The management of municipal solid waste (MSW) is one of the primary challenges in urban areas. To improve the accuracy of waste generation predictions, this study employed a hybrid approach that integrates Mutual Information (MI) with Shapley Additive Explanations (SHAP) for effective feature selection in Artificial Intelligence (AI) modeling. The Feed Forward Neural Network (FFNN) and Long Short-Term Memory (LSTM) models were utilized. The FFNN, a shallow learning model, is simpler and effective for capturing general patterns in data, while the LSTM, a deep learning model, is more suitable for autoregressive tasks such as predicting MSW generation. The proposed hybrid approach facilitated more precise identification of the key factors influencing MSW generation and improved the prediction models. The methodology was applied to meteorological and socio-economic data from three cities: Austin in the United States, Ballarat in Australia, and Boralesgamuwa in Sri Lanka, to examine the methodology under different conditions. The dominant factors identified included population, income, the Consumer Price Index (CPI), and lagged MSW variables with lags of 5, 10, and 20 days. The modeling performance was evaluated using the Determination Coefficient (DC) and Root Mean Square Error (RMSE). In Austin, the FFNN achieved a DC of 0.7226 during training and 0.6529 during testing. In Ballarat, the FFNN achieved training and testing DC values of 0.7037 and 0.6941, respectively. In Boralesgamuwa, due to severe data limitations, the model did not train well and showed poor performance in predictions (DC and RMSE values were significantly lower). The better performance of the model in Austin could be attributed to the longer temporal coverage of the data and greater stability in socio-economic patterns, while higher variability in socio-economic factors in Ballarat may have slightly reduced the model’s accuracy. The results from Boralesgamuwa also highlight the importance of access to quality and consistent data for developing accurate models. These findings demonstrate that the MI-SHAP method can enhance prediction accuracy by identifying both linear and nonlinear relationships among variables and provide deeper insights into the dynamics governing waste generation. This methodology can aid in developing sustainable MSW management policies across various regions.

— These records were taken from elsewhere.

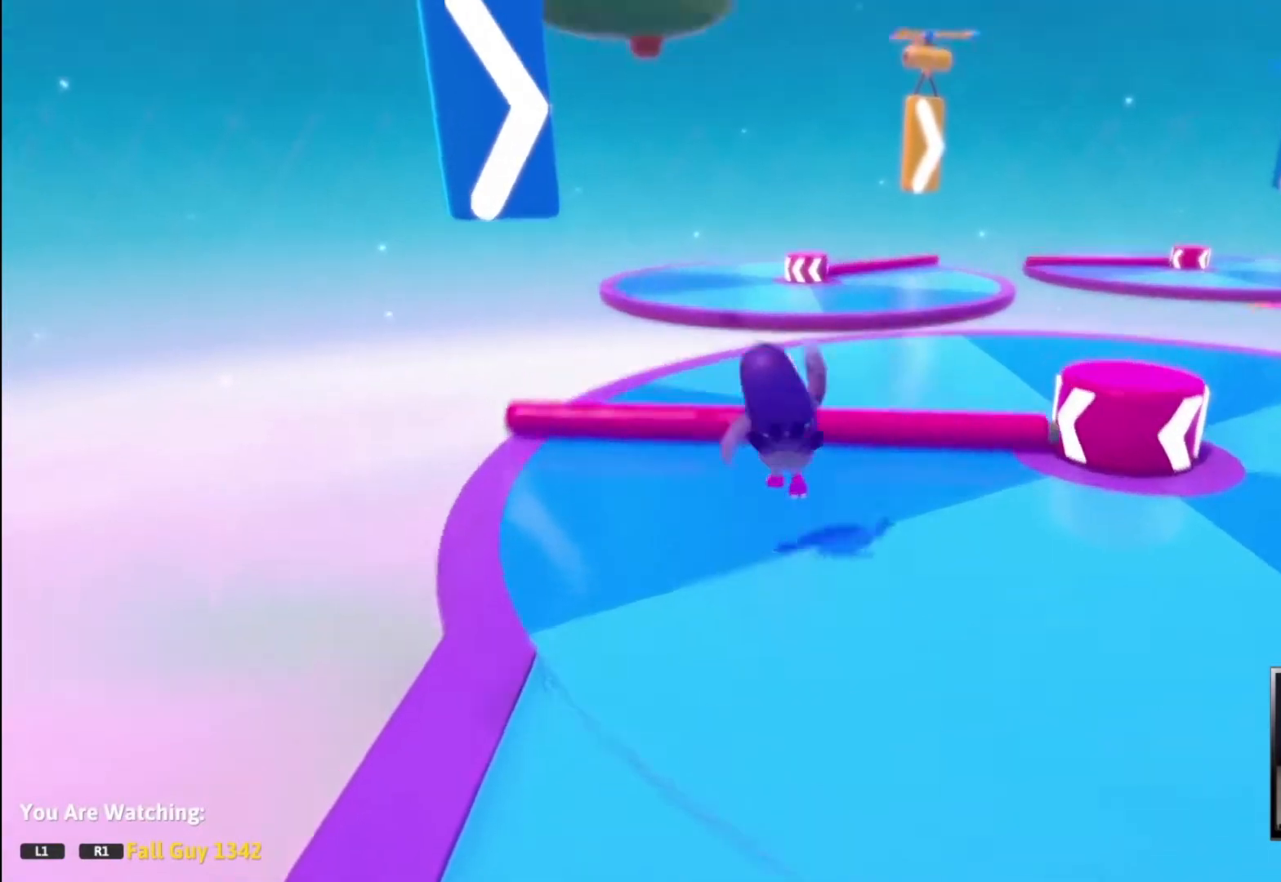
{"buttons": [], "left_stick": "center", "right_stick": "center", "events": []}
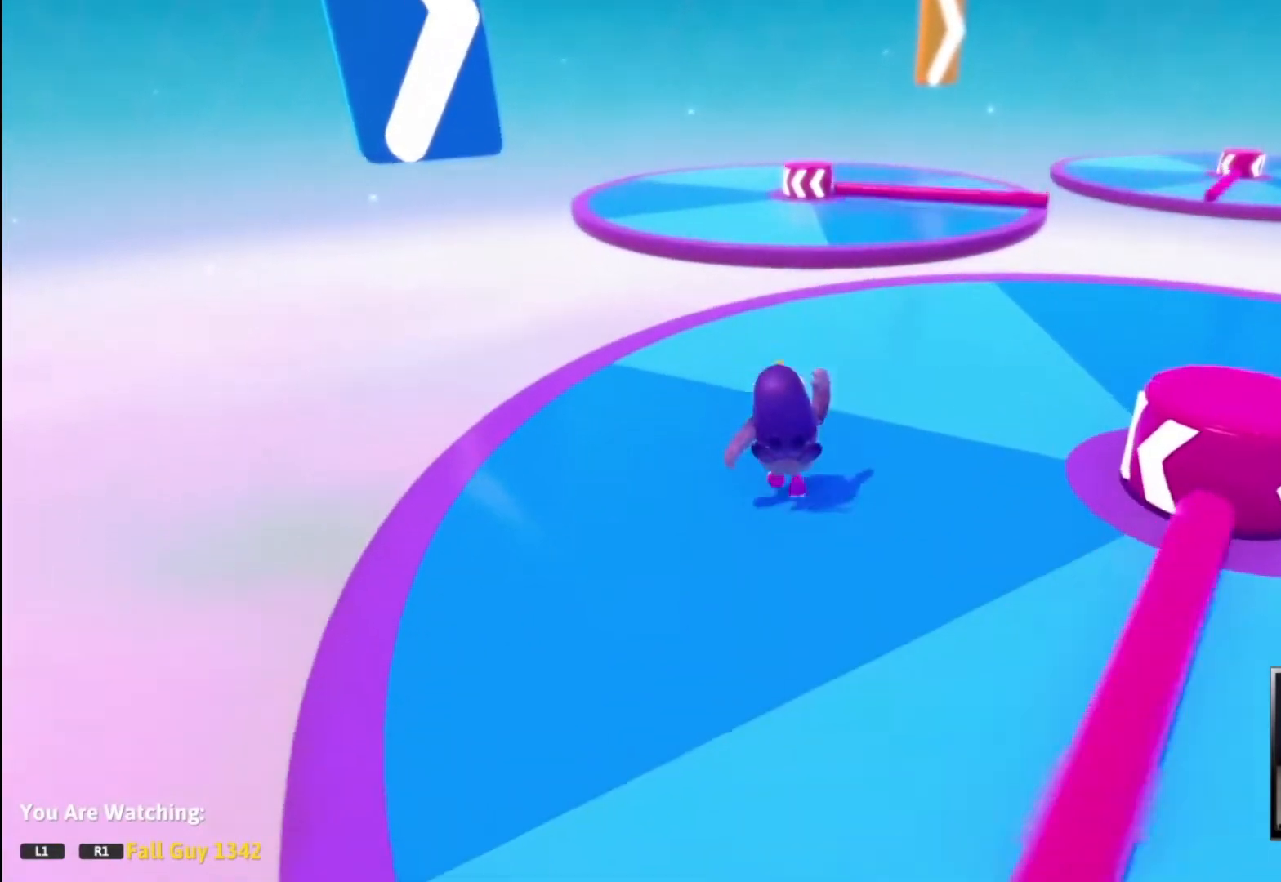
{"buttons": [], "left_stick": "center", "right_stick": "center", "events": []}
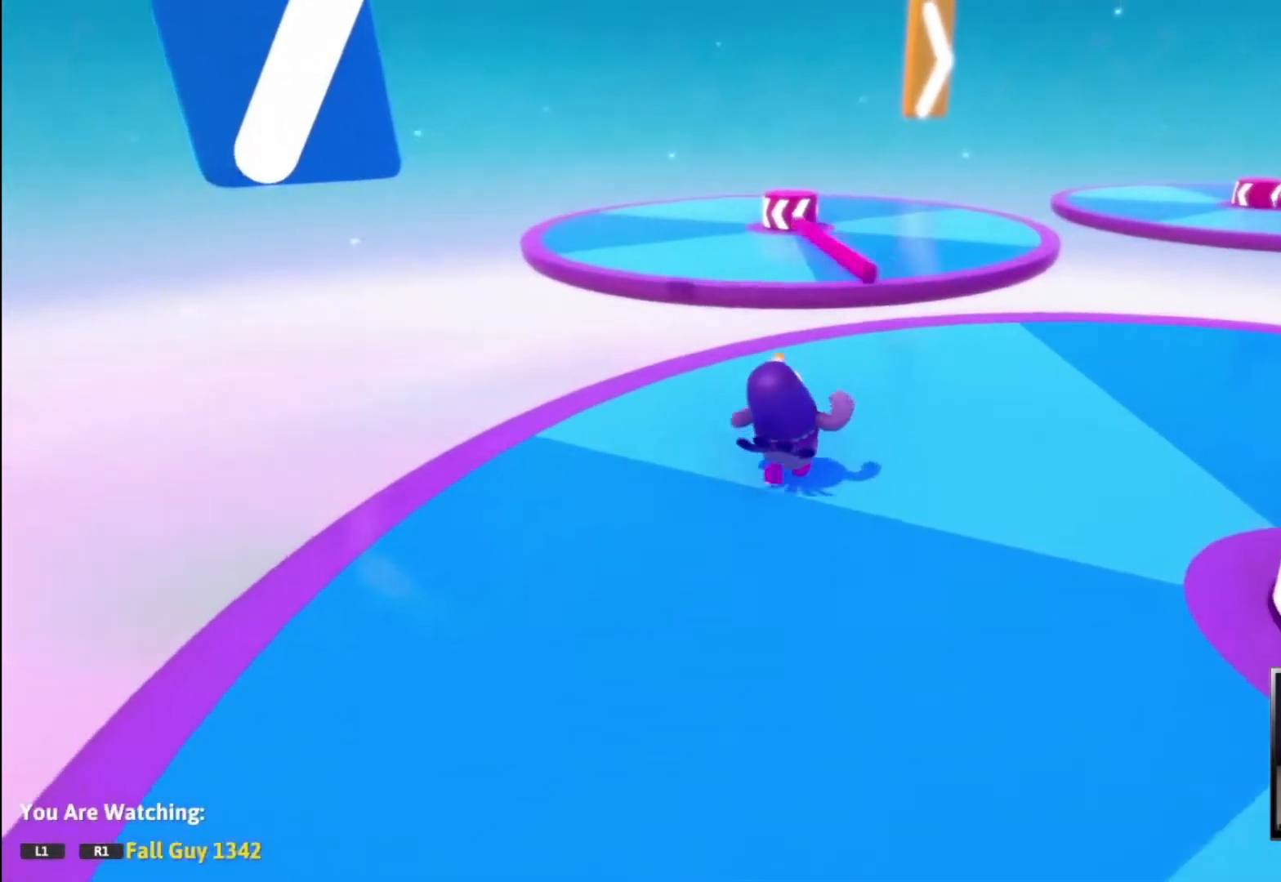
{"buttons": [], "left_stick": "center", "right_stick": "center", "events": []}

利用人工智能预测城市生活垃圾的产生:一种熵分析和SHAP的混合方法,用于最优特征选择
城市固体废物的管理是城市面临的主要挑战之一。为了提高废物产生预测的准确性,本研究采用了一种混合方法,将互信息(MI)与Shapley加性解释(SHAP)相结合,在人工智能(AI)建模中进行有效的特征选择。采用前馈神经网络(FFNN)和长短期记忆(LSTM)模型。FFNN是一种浅层学习模型,对于捕获数据中的一般模式更简单有效,而LSTM是一种深度学习模型,更适合于预测MSW生成等自回归任务。提出的混合方法有助于更精确地识别影响城市生活垃圾产生的关键因素,并改进预测模型。该方法被应用于来自三个城市的气象和社会经济数据:美国的奥斯汀、澳大利亚的巴拉瑞特和斯里兰卡的博拉莱斯加穆瓦,以检验不同条件下的方法。确定的主要因素包括人口、收入、消费者价格指数(CPI)和滞后的城市生活垃圾变量(滞后5天、10天和20天)。使用决定系数(DC)和均方根误差(RMSE)评估建模性能。在Austin, FFNN在训练期间的DC为0.7226,在测试期间的DC为0.6529。在Ballarat, FFNN的训练和测试DC值分别为0.7037和0.6941。在Boralesgamuwa中,由于严重的数据限制,模型训练效果不佳,预测性能较差(DC和RMSE值明显较低)。该模型在奥斯汀的较好表现可归因于数据的较长时间覆盖范围和社会经济模式的更大稳定性,而在巴拉瑞特,社会经济因素的较高可变性可能略微降低了模型的准确性。Boralesgamuwa的研究结果还强调了获取高质量和一致的数据对于开发准确模型的重要性。这些发现表明,MI-SHAP方法可以通过识别变量之间的线性和非线性关系来提高预测精度,并为控制废物产生的动力学提供更深入的见解。这种方法有助于在不同地区制定可持续的城市固体废物管理政策。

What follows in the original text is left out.